• **Request**: Exactly the lines from the one with "Flávio Bolsonaro defende" through the end of the records below are to be output, the first and last included, and no others.

• **Source records**:
Start of Block
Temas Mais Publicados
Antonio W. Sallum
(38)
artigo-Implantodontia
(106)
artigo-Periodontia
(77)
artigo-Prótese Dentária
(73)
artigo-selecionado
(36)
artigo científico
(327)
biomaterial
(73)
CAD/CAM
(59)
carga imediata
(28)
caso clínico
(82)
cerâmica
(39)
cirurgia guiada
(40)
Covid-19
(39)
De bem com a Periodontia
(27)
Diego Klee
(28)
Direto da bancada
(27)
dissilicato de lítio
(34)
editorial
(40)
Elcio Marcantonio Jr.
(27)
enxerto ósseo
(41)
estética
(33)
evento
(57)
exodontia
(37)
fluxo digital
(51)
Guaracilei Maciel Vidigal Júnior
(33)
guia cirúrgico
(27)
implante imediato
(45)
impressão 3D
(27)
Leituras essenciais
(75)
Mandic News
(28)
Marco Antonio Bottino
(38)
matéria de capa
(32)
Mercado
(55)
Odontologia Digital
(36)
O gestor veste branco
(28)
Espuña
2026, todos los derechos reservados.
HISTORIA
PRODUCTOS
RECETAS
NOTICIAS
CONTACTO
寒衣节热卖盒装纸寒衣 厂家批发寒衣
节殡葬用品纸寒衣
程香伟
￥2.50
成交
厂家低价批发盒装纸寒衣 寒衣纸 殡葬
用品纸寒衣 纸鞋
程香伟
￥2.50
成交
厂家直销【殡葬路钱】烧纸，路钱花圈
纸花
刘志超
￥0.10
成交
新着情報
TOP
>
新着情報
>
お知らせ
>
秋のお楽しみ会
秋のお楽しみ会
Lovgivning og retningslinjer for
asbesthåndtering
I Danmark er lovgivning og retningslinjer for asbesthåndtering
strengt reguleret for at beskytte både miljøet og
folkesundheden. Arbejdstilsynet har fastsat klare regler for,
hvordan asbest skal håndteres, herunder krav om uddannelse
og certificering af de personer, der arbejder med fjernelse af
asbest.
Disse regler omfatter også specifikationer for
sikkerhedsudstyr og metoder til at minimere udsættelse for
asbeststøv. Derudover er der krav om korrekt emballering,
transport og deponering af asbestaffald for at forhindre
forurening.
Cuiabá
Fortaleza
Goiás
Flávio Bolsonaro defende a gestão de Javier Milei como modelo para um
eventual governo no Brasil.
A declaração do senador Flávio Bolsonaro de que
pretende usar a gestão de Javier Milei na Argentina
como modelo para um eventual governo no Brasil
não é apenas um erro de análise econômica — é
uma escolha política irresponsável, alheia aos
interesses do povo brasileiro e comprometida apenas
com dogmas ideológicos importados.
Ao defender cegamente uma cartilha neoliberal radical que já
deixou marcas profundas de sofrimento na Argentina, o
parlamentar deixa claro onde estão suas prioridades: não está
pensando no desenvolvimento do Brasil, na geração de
End of Block
• **Task answer**:
Flávio Bolsonaro defende a gestão de Javier Milei como modelo para um
eventual governo no Brasil.
A declaração do senador Flávio Bolsonaro de que
pretende usar a gestão de Javier Milei na Argentina
como modelo para um eventual governo no Brasil
não é apenas um erro de análise econômica — é
uma escolha política irresponsável, alheia aos
interesses do povo brasileiro e comprometida apenas
com dogmas ideológicos importados.
Ao defender cegamente uma cartilha neoliberal radical que já
deixou marcas profundas de sofrimento na Argentina, o
parlamentar deixa claro onde estão suas prioridades: não está
pensando no desenvolvimento do Brasil, na geração de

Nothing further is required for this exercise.